## Requirement:
Among the entries that follow, locate the line with "Skillboard Schl…" and the line with "参考売価:2,280円". Output those lines and all lines in between, exactly, minus the pictures.

Collected data

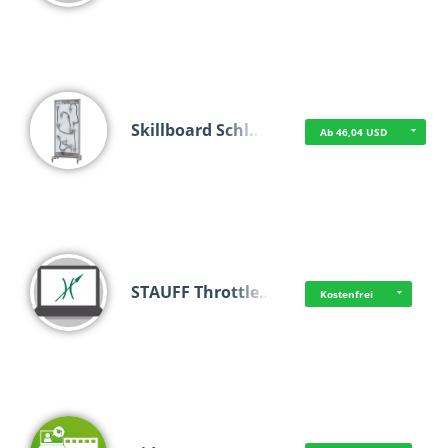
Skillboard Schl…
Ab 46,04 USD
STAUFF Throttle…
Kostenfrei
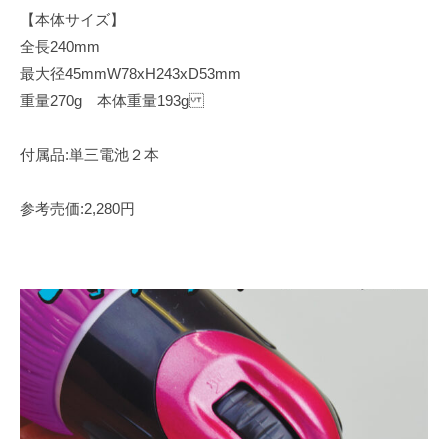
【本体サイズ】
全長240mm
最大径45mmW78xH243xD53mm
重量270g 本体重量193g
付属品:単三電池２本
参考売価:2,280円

==

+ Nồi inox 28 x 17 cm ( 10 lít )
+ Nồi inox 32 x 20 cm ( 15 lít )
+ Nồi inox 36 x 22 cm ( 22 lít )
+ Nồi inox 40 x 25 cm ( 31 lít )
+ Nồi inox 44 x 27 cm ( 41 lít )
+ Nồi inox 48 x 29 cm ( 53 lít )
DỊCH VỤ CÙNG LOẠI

## Written answer:
Skillboard Schl…
Ab 46,04 USD
STAUFF Throttle…
Kostenfrei
【本体サイズ】
全長240mm
最大径45mmW78xH243xD53mm
重量270g 本体重量193g
付属品:単三電池２本
参考売価:2,280円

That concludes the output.